#### MATERIAL PROVIDED ####

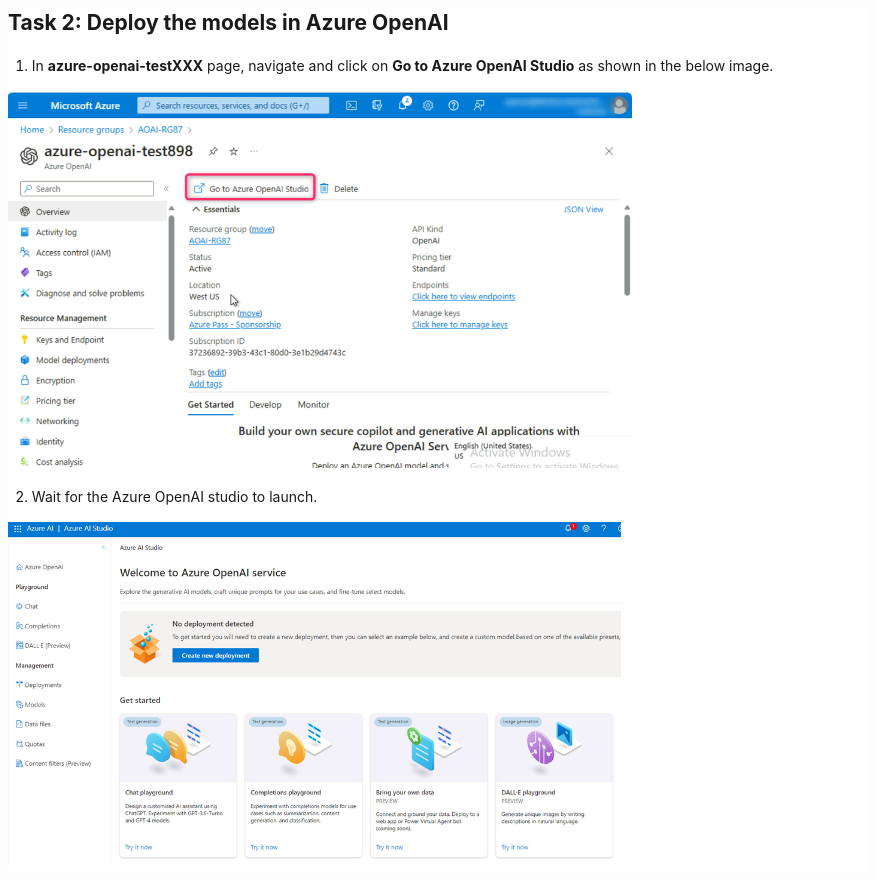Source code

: ## **Task 2: Deploy the models in Azure OpenAI**

1.  In **azure-openai-testXXX** page, navigate and click on **Go to
    Azure OpenAI Studio** as shown in the below image.

<img src="./media/image12.png" style="width:6.5in;height:3.93333in" />

2.  Wait for the Azure OpenAI studio to launch.

<img src="./media/image13.png" style="width:6.38037in;height:3.59169in"
alt="A screenshot of a computer Description automatically generated" />
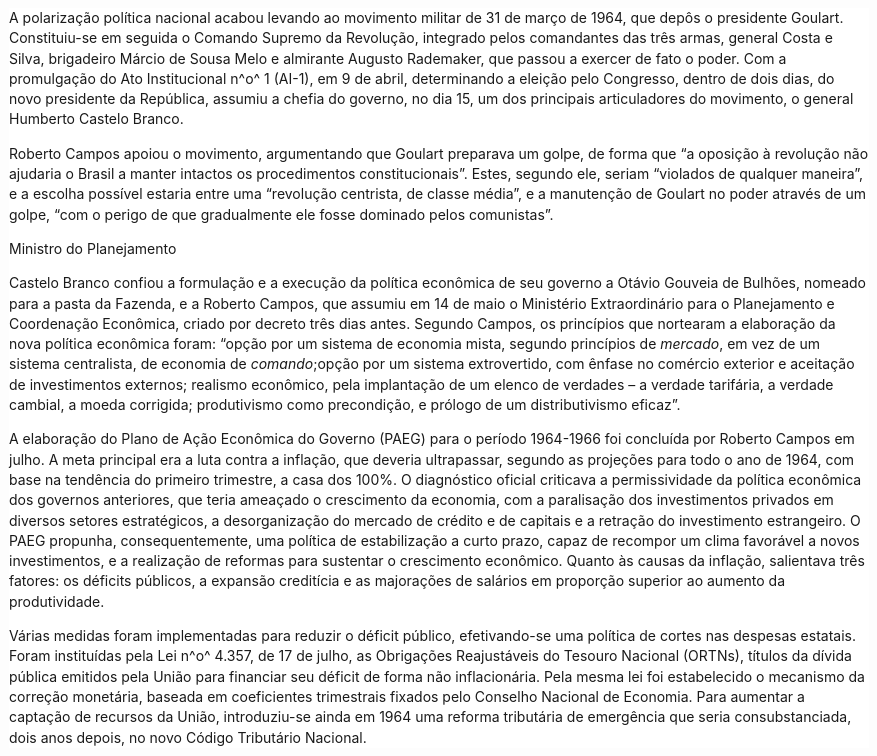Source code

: A polarização política nacional acabou levando ao movimento militar de
31 de março de 1964, que depôs o presidente Goulart. Constituiu-se em
seguida o Comando Supremo da Revolução, integrado pelos comandantes das
três armas, general Costa e Silva, brigadeiro Márcio de Sousa Melo e
almirante Augusto Rademaker, que passou a exercer de fato o poder. Com a
promulgação do Ato Institucional n^o^ 1 (AI-1), em 9 de abril,
determinando a eleição pelo Congresso, dentro de dois dias, do novo
presidente da República, assumiu a chefia do governo, no dia 15, um dos
principais articuladores do movimento, o general Humberto Castelo
Branco.

Roberto Campos apoiou o movimento, argumentando que Goulart preparava um
golpe, de forma que “a oposição à revolução não ajudaria o Brasil a
manter intactos os procedimentos constitucionais”. Estes, segundo ele,
seriam “violados de qualquer maneira”, e a escolha possível estaria
entre uma “revolução centrista, de classe média”, e a manutenção de
Goulart no poder através de um golpe, “com o perigo de que gradualmente
ele fosse dominado pelos comunistas”.

Ministro do Planejamento

Castelo Branco confiou a formulação e a execução da política econômica
de seu governo a Otávio Gouveia de Bulhões, nomeado para a pasta da
Fazenda, e a Roberto Campos, que assumiu em 14 de maio o Ministério
Extraordinário para o Planejamento e Coordenação Econômica, criado por
decreto três dias antes. Segundo Campos, os princípios que nortearam a
elaboração da nova política econômica foram: “opção por um sistema de
economia mista, segundo princípios de *mercado*, em vez de um sistema
centralista, de economia de *comando*;opção por um sistema extrovertido,
com ênfase no comércio exterior e aceitação de investimentos externos;
realismo econômico, pela implantação de um elenco de verdades – a
verdade tarifária, a verdade cambial, a moeda corrigida; produtivismo
como precondição, e prólogo de um distributivismo eficaz”.

A elaboração do Plano de Ação Econômica do Governo (PAEG) para o período
1964-1966 foi concluída por Roberto Campos em julho. A meta principal
era a luta contra a inflação, que deveria ultrapassar, segundo as
projeções para todo o ano de 1964, com base na tendência do primeiro
trimestre, a casa dos 100%. O diagnóstico oficial criticava a
permissividade da política econômica dos governos anteriores, que teria
ameaçado o crescimento da economia, com a paralisação dos investimentos
privados em diversos setores estratégicos, a desorganização do mercado
de crédito e de capitais e a retração do investimento estrangeiro. O
PAEG propunha, consequentemente, uma política de estabilização a curto
prazo, capaz de recompor um clima favorável a novos investimentos, e a
realização de reformas para sustentar o crescimento econômico. Quanto às
causas da inflação, salientava três fatores: os déficits públicos, a
expansão creditícia e as majorações de salários em proporção superior ao
aumento da produtividade.

Várias medidas foram implementadas para reduzir o déficit público,
efetivando-se uma política de cortes nas despesas estatais. Foram
instituídas pela Lei n^o^ 4.357, de 17 de julho, as Obrigações
Reajustáveis do Tesouro Nacional (ORTNs), títulos da dívida pública
emitidos pela União para financiar seu déficit de forma não
inflacionária. Pela mesma lei foi estabelecido o mecanismo da correção
monetária, baseada em coeficientes trimestrais fixados pelo Conselho
Nacional de Economia. Para aumentar a captação de recursos da União,
introduziu-se ainda em 1964 uma reforma tributária de emergência que
seria consubstanciada, dois anos depois, no novo Código Tributário
Nacional.
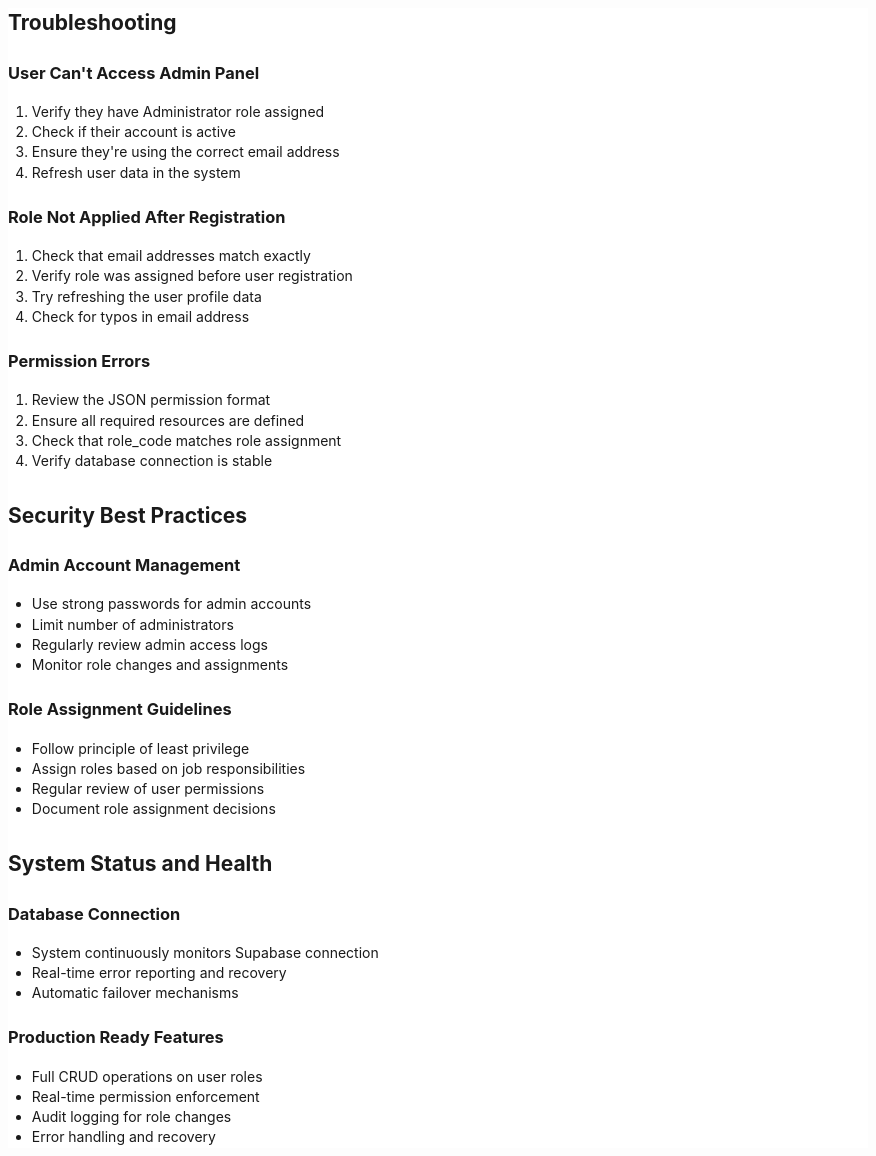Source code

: ## Troubleshooting

### User Can't Access Admin Panel
1. Verify they have Administrator role assigned
2. Check if their account is active
3. Ensure they're using the correct email address
4. Refresh user data in the system

### Role Not Applied After Registration
1. Check that email addresses match exactly
2. Verify role was assigned before user registration
3. Try refreshing the user profile data
4. Check for typos in email address

### Permission Errors
1. Review the JSON permission format
2. Ensure all required resources are defined
3. Check that role_code matches role assignment
4. Verify database connection is stable

## Security Best Practices

### Admin Account Management
- Use strong passwords for admin accounts
- Limit number of administrators
- Regularly review admin access logs
- Monitor role changes and assignments

### Role Assignment Guidelines
- Follow principle of least privilege
- Assign roles based on job responsibilities
- Regular review of user permissions
- Document role assignment decisions

## System Status and Health

### Database Connection
- System continuously monitors Supabase connection
- Real-time error reporting and recovery
- Automatic failover mechanisms

### Production Ready Features
- Full CRUD operations on user roles
- Real-time permission enforcement
- Audit logging for role changes
- Error handling and recovery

####

§ EXERCISE PROMPT
Change "least privilege" to "minimal access" throughout the listing and reproduce it with no other changes. Leave out the pictures.

§ RESPONSE BOX
Source code

: ## **Task 2: Deploy the models in Azure OpenAI**

1.  In **azure-openai-testXXX** page, navigate and click on **Go to
    Azure OpenAI Studio** as shown in the below image.

<img src="./media/image12.png" style="width:6.5in;height:3.93333in" />

2.  Wait for the Azure OpenAI studio to launch.

<img src="./media/image13.png" style="width:6.38037in;height:3.59169in"
alt="A screenshot of a computer Description automatically generated" />
Source code

: A polarização política nacional acabou levando ao movimento militar de
31 de março de 1964, que depôs o presidente Goulart. Constituiu-se em
seguida o Comando Supremo da Revolução, integrado pelos comandantes das
três armas, general Costa e Silva, brigadeiro Márcio de Sousa Melo e
almirante Augusto Rademaker, que passou a exercer de fato o poder. Com a
promulgação do Ato Institucional n^o^ 1 (AI-1), em 9 de abril,
determinando a eleição pelo Congresso, dentro de dois dias, do novo
presidente da República, assumiu a chefia do governo, no dia 15, um dos
principais articuladores do movimento, o general Humberto Castelo
Branco.

Roberto Campos apoiou o movimento, argumentando que Goulart preparava um
golpe, de forma que “a oposição à revolução não ajudaria o Brasil a
manter intactos os procedimentos constitucionais”. Estes, segundo ele,
seriam “violados de qualquer maneira”, e a escolha possível estaria
entre uma “revolução centrista, de classe média”, e a manutenção de
Goulart no poder através de um golpe, “com o perigo de que gradualmente
ele fosse dominado pelos comunistas”.

Ministro do Planejamento

Castelo Branco confiou a formulação e a execução da política econômica
de seu governo a Otávio Gouveia de Bulhões, nomeado para a pasta da
Fazenda, e a Roberto Campos, que assumiu em 14 de maio o Ministério
Extraordinário para o Planejamento e Coordenação Econômica, criado por
decreto três dias antes. Segundo Campos, os princípios que nortearam a
elaboração da nova política econômica foram: “opção por um sistema de
economia mista, segundo princípios de *mercado*, em vez de um sistema
centralista, de economia de *comando*;opção por um sistema extrovertido,
com ênfase no comércio exterior e aceitação de investimentos externos;
realismo econômico, pela implantação de um elenco de verdades – a
verdade tarifária, a verdade cambial, a moeda corrigida; produtivismo
como precondição, e prólogo de um distributivismo eficaz”.

A elaboração do Plano de Ação Econômica do Governo (PAEG) para o período
1964-1966 foi concluída por Roberto Campos em julho. A meta principal
era a luta contra a inflação, que deveria ultrapassar, segundo as
projeções para todo o ano de 1964, com base na tendência do primeiro
trimestre, a casa dos 100%. O diagnóstico oficial criticava a
permissividade da política econômica dos governos anteriores, que teria
ameaçado o crescimento da economia, com a paralisação dos investimentos
privados em diversos setores estratégicos, a desorganização do mercado
de crédito e de capitais e a retração do investimento estrangeiro. O
PAEG propunha, consequentemente, uma política de estabilização a curto
prazo, capaz de recompor um clima favorável a novos investimentos, e a
realização de reformas para sustentar o crescimento econômico. Quanto às
causas da inflação, salientava três fatores: os déficits públicos, a
expansão creditícia e as majorações de salários em proporção superior ao
aumento da produtividade.

Várias medidas foram implementadas para reduzir o déficit público,
efetivando-se uma política de cortes nas despesas estatais. Foram
instituídas pela Lei n^o^ 4.357, de 17 de julho, as Obrigações
Reajustáveis do Tesouro Nacional (ORTNs), títulos da dívida pública
emitidos pela União para financiar seu déficit de forma não
inflacionária. Pela mesma lei foi estabelecido o mecanismo da correção
monetária, baseada em coeficientes trimestrais fixados pelo Conselho
Nacional de Economia. Para aumentar a captação de recursos da União,
introduziu-se ainda em 1964 uma reforma tributária de emergência que
seria consubstanciada, dois anos depois, no novo Código Tributário
Nacional.
Source code

: ## Troubleshooting

### User Can't Access Admin Panel
1. Verify they have Administrator role assigned
2. Check if their account is active
3. Ensure they're using the correct email address
4. Refresh user data in the system

### Role Not Applied After Registration
1. Check that email addresses match exactly
2. Verify role was assigned before user registration
3. Try refreshing the user profile data
4. Check for typos in email address

### Permission Errors
1. Review the JSON permission format
2. Ensure all required resources are defined
3. Check that role_code matches role assignment
4. Verify database connection is stable

## Security Best Practices

### Admin Account Management
- Use strong passwords for admin accounts
- Limit number of administrators
- Regularly review admin access logs
- Monitor role changes and assignments

### Role Assignment Guidelines
- Follow principle of minimal access
- Assign roles based on job responsibilities
- Regular review of user permissions
- Document role assignment decisions

## System Status and Health

### Database Connection
- System continuously monitors Supabase connection
- Real-time error reporting and recovery
- Automatic failover mechanisms

### Production Ready Features
- Full CRUD operations on user roles
- Real-time permission enforcement
- Audit logging for role changes
- Error handling and recovery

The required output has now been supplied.